Leadership Paradox#1

Ravi is the Vice President-Sales at an MNC. A star performer from the day he joined the company 7 years ago, with his Business Unit consistently beating the numbers every quarter. He has climbed the proverbial Corporate ladder faster than anyone else in the history of the company and is now a leading contender for the soon to be vacant post of the CEO.

The Chairman, however, is not so sure.

While Ravi has consistently exceeded expectations in terms of Top Line, People attrition in his Business Units have also been among the highest. Probably, his contribution to the revenue growth of the company had been overshadowing this reality.

The Chairman began casual conversations with the current CEO, Ravi’s peers and even subordinates.

Very goal-oriented, very confident, quick decision maker, clarity of thoughts, ability to get things done, precise communication were some of Ravi’s strengths which everyone seemed to allude to. A task master, blunt, pushes people to get work done, doesn’t appreciate people enough were some of the so-called negative perceptions that people carried about him. 

As the Chairman mulled over the many conversations and feedback, some questions started cropping in his astute mind. 

Ravi was seen as super confident in his own opinions, but did they tend to border on dogmatism?

Ravi was seen as someone with a clear vision, but did it also mean, that was the only vision that mattered to him?

The feedbacks seemed to suggest that it was not about Ravi not wanting to seek opinions from others. The problem seemed to be that he didn’t even feel the need. Was this leading to his teams feeling “Do we even matter?

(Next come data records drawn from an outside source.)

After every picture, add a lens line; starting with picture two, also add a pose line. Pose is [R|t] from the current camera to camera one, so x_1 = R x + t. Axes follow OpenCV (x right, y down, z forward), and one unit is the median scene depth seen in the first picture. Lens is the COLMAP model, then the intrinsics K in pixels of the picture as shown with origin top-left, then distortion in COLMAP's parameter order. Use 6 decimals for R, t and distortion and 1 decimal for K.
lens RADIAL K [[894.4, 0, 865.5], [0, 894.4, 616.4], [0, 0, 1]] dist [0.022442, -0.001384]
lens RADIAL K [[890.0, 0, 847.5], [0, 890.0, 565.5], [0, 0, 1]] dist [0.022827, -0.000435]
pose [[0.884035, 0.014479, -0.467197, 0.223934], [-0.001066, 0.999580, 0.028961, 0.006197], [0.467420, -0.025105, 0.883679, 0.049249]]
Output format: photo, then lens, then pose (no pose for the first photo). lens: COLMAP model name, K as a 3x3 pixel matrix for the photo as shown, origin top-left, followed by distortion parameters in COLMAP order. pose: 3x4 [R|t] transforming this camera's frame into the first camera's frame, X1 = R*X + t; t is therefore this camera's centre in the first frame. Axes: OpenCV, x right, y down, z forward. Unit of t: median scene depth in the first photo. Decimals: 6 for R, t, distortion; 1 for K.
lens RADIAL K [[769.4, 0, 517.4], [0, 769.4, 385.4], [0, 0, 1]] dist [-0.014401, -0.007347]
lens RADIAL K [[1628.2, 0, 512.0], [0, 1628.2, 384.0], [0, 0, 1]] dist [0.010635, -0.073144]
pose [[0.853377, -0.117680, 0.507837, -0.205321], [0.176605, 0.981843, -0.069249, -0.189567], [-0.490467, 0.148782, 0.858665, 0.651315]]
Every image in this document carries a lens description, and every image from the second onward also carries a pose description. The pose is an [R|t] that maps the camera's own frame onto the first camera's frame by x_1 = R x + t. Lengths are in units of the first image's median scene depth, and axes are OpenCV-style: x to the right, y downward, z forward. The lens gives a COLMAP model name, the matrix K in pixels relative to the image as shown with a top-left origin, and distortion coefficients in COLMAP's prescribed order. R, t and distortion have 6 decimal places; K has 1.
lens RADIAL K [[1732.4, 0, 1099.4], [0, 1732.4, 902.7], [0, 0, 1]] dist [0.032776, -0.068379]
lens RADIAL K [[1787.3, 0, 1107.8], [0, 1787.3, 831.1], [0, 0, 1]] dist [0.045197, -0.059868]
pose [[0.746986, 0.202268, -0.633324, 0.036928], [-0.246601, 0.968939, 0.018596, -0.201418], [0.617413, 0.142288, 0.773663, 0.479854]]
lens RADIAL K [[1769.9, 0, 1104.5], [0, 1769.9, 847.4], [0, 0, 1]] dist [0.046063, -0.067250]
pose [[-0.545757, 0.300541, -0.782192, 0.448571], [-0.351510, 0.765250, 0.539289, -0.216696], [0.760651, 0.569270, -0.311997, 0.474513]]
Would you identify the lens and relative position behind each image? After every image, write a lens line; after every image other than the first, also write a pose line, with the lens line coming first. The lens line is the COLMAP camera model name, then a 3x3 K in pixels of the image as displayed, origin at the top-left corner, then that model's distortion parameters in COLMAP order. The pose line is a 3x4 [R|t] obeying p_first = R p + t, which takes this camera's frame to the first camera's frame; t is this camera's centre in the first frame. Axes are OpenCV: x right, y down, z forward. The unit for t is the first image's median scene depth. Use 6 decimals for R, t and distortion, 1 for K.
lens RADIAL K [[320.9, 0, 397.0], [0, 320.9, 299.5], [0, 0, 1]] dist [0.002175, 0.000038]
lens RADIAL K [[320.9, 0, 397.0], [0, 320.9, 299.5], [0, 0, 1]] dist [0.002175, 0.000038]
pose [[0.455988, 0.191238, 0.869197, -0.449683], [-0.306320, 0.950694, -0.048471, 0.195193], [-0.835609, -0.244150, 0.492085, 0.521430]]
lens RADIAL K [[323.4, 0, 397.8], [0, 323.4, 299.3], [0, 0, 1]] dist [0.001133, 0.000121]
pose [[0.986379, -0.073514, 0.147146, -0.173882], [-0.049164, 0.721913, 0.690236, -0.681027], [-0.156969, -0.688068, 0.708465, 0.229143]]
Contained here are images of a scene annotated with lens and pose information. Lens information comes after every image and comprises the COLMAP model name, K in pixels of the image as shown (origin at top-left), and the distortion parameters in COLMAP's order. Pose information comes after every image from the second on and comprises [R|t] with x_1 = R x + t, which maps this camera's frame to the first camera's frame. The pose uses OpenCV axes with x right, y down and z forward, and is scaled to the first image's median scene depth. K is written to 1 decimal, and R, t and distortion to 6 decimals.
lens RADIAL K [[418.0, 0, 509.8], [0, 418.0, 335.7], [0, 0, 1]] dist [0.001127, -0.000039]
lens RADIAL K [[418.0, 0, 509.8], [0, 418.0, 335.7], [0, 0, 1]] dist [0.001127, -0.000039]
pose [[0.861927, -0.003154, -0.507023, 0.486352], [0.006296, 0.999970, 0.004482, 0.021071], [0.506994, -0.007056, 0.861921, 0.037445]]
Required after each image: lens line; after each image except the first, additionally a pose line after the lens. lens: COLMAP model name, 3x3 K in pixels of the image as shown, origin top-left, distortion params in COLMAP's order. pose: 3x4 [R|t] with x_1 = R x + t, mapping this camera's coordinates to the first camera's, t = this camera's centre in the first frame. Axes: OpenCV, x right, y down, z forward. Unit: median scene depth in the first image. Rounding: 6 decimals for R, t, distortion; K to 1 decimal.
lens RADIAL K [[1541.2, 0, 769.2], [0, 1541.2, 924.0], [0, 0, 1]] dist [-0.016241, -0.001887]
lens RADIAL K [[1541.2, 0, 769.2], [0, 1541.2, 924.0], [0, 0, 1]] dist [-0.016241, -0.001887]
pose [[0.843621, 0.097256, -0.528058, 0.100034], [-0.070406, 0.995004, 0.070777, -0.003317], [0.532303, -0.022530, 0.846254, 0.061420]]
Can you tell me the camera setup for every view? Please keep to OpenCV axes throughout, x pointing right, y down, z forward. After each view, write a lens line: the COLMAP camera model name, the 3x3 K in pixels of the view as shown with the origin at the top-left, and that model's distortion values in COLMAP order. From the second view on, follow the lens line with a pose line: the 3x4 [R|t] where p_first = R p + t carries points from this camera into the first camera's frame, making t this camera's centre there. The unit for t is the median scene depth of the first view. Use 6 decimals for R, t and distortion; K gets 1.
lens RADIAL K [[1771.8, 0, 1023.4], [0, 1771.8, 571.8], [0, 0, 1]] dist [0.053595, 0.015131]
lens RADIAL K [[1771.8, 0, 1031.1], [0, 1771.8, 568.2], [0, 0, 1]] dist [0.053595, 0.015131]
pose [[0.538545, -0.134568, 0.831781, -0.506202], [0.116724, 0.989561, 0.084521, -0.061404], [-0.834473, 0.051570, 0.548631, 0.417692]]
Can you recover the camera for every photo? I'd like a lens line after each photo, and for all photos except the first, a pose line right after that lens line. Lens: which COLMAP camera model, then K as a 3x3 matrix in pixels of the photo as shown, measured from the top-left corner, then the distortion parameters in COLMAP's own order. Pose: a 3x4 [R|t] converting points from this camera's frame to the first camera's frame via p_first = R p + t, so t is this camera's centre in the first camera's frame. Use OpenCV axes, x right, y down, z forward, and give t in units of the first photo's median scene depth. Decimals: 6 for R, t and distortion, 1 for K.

While he still would get people to toe his line, was it more as a matter of compliance and the possible monetary rewards that lay ahead rather than a sense of commitment?

The Chairman acknowledged that while these behaviour traits seemed so much better than the Leader being inconclusive, were they leading to the people exodus?

Wouldn’t Ravi make a better Leader and benefit the Organization if he could imbibe some traits of the paradoxical behaviour of being open and reflective?

If the negative connotations of his behaviour were brought into Ravi’s awareness, could he be nudged towards a more balanced trait of ‘Truth Exploring’?

Could he play on Ravi’s ego and align his focus to the people aspect of the business apart from achieving the numbers which he was anyway good at?

While there are a number of traits that define good Leadership, the truth is they cannot be bucketed into a black or white. Rather the real effectiveness of a Leader is born out of the grey, striking the right balance between behaviours which may otherwise seem like a paradox.

The Chairman smiled. He had arrived at some decisions.